§ TASK DIRECTIONS
Write out every line of the records below word for word, leaving out the pictures.

§ Rendered images and their source text
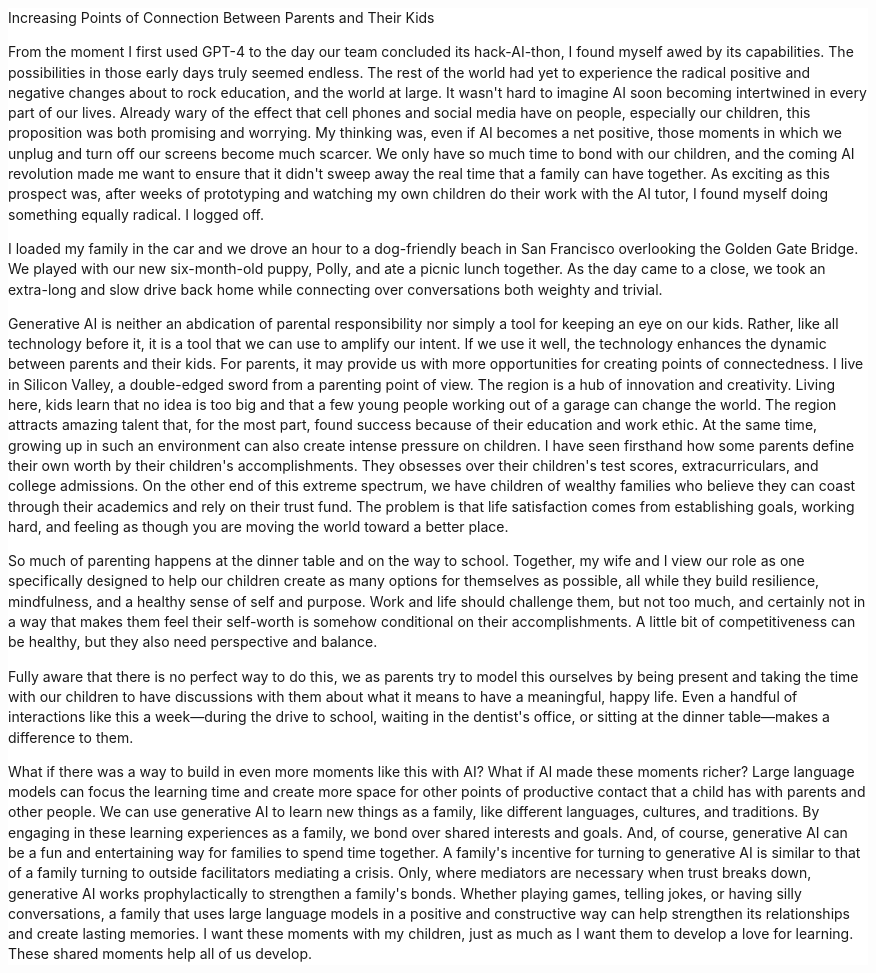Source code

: Increasing Points of Connection Between Parents and Their Kids

From the moment I first used GPT-4 to the day our team concluded its hack-AI-thon, I found myself awed by its capabilities. The possibilities in those early days truly seemed endless. The rest of the world had yet to experience the radical positive and negative changes about to rock education, and the world at large. It wasn't hard to imagine AI soon becoming intertwined in every part of our lives. Already wary of the effect that cell phones and social media have on people, especially our children, this proposition was both promising and worrying. My thinking was, even if AI becomes a net positive, those moments in which we unplug and turn off our screens become much scarcer. We only have so much time to bond with our children, and the coming AI revolution made me want to ensure that it didn't sweep away the real time that a family can have together. As exciting as this prospect was, after weeks of prototyping and watching my own children do their work with the AI tutor, I found myself doing something equally radical. I logged off.

I loaded my family in the car and we drove an hour to a dog-friendly beach in San Francisco overlooking the Golden Gate Bridge. We played with our new six-month-old puppy, Polly, and ate a picnic lunch together. As the day came to a close, we took an extra-long and slow drive back home while connecting over conversations both weighty and trivial.

Generative AI is neither an abdication of parental responsibility nor simply a tool for keeping an eye on our kids. Rather, like all technology before it, it is a tool that we can use to amplify our intent. If we use it well, the technology enhances the dynamic between parents and their kids. For parents, it may provide us with more opportunities for creating points of connectedness. I live in Silicon Valley, a double-edged sword from a parenting point of view. The region is a hub of innovation and creativity. Living here, kids learn that no idea is too big and that a few young people working out of a garage can change the world. The region attracts amazing talent that, for the most part, found success because of their education and work ethic. At the same time, growing up in such an environment can also create intense pressure on children. I have seen firsthand how some parents define their own worth by their children's accomplishments. They obsesses over their children's test scores, extracurriculars, and college admissions. On the other end of this extreme spectrum, we have children of wealthy families who believe they can coast through their academics and rely on their trust fund. The problem is that life satisfaction comes from establishing goals, working hard, and feeling as though you are moving the world toward a better place.

So much of parenting happens at the dinner table and on the way to school. Together, my wife and I view our role as one specifically designed to help our children create as many options for themselves as possible, all while they build resilience, mindfulness, and a healthy sense of self and purpose. Work and life should challenge them, but not too much, and certainly not in a way that makes them feel their self-worth is somehow conditional on their accomplishments. A little bit of competitiveness can be healthy, but they also need perspective and balance.

Fully aware that there is no perfect way to do this, we as parents try to model this ourselves by being present and taking the time with our children to have discussions with them about what it means to have a meaningful, happy life. Even a handful of interactions like this a week—during the drive to school, waiting in the dentist's office, or sitting at the dinner table—makes a difference to them.

What if there was a way to build in even more moments like this with AI? What if AI made these moments richer? Large language models can focus the learning time and create more space for other points of productive contact that a child has with parents and other people. We can use generative AI to learn new things as a family, like different languages, cultures, and traditions. By engaging in these learning experiences as a family, we bond over shared interests and goals. And, of course, generative AI can be a fun and entertaining way for families to spend time together. A family's incentive for turning to generative AI is similar to that of a family turning to outside facilitators mediating a crisis. Only, where mediators are necessary when trust breaks down, generative AI works prophylactically to strengthen a family's bonds. Whether playing games, telling jokes, or having silly conversations, a family that uses large language models in a positive and constructive way can help strengthen its relationships and create lasting memories. I want these moments with my children, just as much as I want them to develop a love for learning. These shared moments help all of us develop.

§ EXERCISE RESPONSE
Source code

: Increasing Points of Connection Between Parents and Their Kids

From the moment I first used GPT-4 to the day our team concluded its hack-AI-thon, I found myself awed by its capabilities. The possibilities in those early days truly seemed endless. The rest of the world had yet to experience the radical positive and negative changes about to rock education, and the world at large. It wasn't hard to imagine AI soon becoming intertwined in every part of our lives. Already wary of the effect that cell phones and social media have on people, especially our children, this proposition was both promising and worrying. My thinking was, even if AI becomes a net positive, those moments in which we unplug and turn off our screens become much scarcer. We only have so much time to bond with our children, and the coming AI revolution made me want to ensure that it didn't sweep away the real time that a family can have together. As exciting as this prospect was, after weeks of prototyping and watching my own children do their work with the AI tutor, I found myself doing something equally radical. I logged off.

I loaded my family in the car and we drove an hour to a dog-friendly beach in San Francisco overlooking the Golden Gate Bridge. We played with our new six-month-old puppy, Polly, and ate a picnic lunch together. As the day came to a close, we took an extra-long and slow drive back home while connecting over conversations both weighty and trivial.

Generative AI is neither an abdication of parental responsibility nor simply a tool for keeping an eye on our kids. Rather, like all technology before it, it is a tool that we can use to amplify our intent. If we use it well, the technology enhances the dynamic between parents and their kids. For parents, it may provide us with more opportunities for creating points of connectedness. I live in Silicon Valley, a double-edged sword from a parenting point of view. The region is a hub of innovation and creativity. Living here, kids learn that no idea is too big and that a few young people working out of a garage can change the world. The region attracts amazing talent that, for the most part, found success because of their education and work ethic. At the same time, growing up in such an environment can also create intense pressure on children. I have seen firsthand how some parents define their own worth by their children's accomplishments. They obsesses over their children's test scores, extracurriculars, and college admissions. On the other end of this extreme spectrum, we have children of wealthy families who believe they can coast through their academics and rely on their trust fund. The problem is that life satisfaction comes from establishing goals, working hard, and feeling as though you are moving the world toward a better place.

So much of parenting happens at the dinner table and on the way to school. Together, my wife and I view our role as one specifically designed to help our children create as many options for themselves as possible, all while they build resilience, mindfulness, and a healthy sense of self and purpose. Work and life should challenge them, but not too much, and certainly not in a way that makes them feel their self-worth is somehow conditional on their accomplishments. A little bit of competitiveness can be healthy, but they also need perspective and balance.

Fully aware that there is no perfect way to do this, we as parents try to model this ourselves by being present and taking the time with our children to have discussions with them about what it means to have a meaningful, happy life. Even a handful of interactions like this a week—during the drive to school, waiting in the dentist's office, or sitting at the dinner table—makes a difference to them.

What if there was a way to build in even more moments like this with AI? What if AI made these moments richer? Large language models can focus the learning time and create more space for other points of productive contact that a child has with parents and other people. We can use generative AI to learn new things as a family, like different languages, cultures, and traditions. By engaging in these learning experiences as a family, we bond over shared interests and goals. And, of course, generative AI can be a fun and entertaining way for families to spend time together. A family's incentive for turning to generative AI is similar to that of a family turning to outside facilitators mediating a crisis. Only, where mediators are necessary when trust breaks down, generative AI works prophylactically to strengthen a family's bonds. Whether playing games, telling jokes, or having silly conversations, a family that uses large language models in a positive and constructive way can help strengthen its relationships and create lasting memories. I want these moments with my children, just as much as I want them to develop a love for learning. These shared moments help all of us develop.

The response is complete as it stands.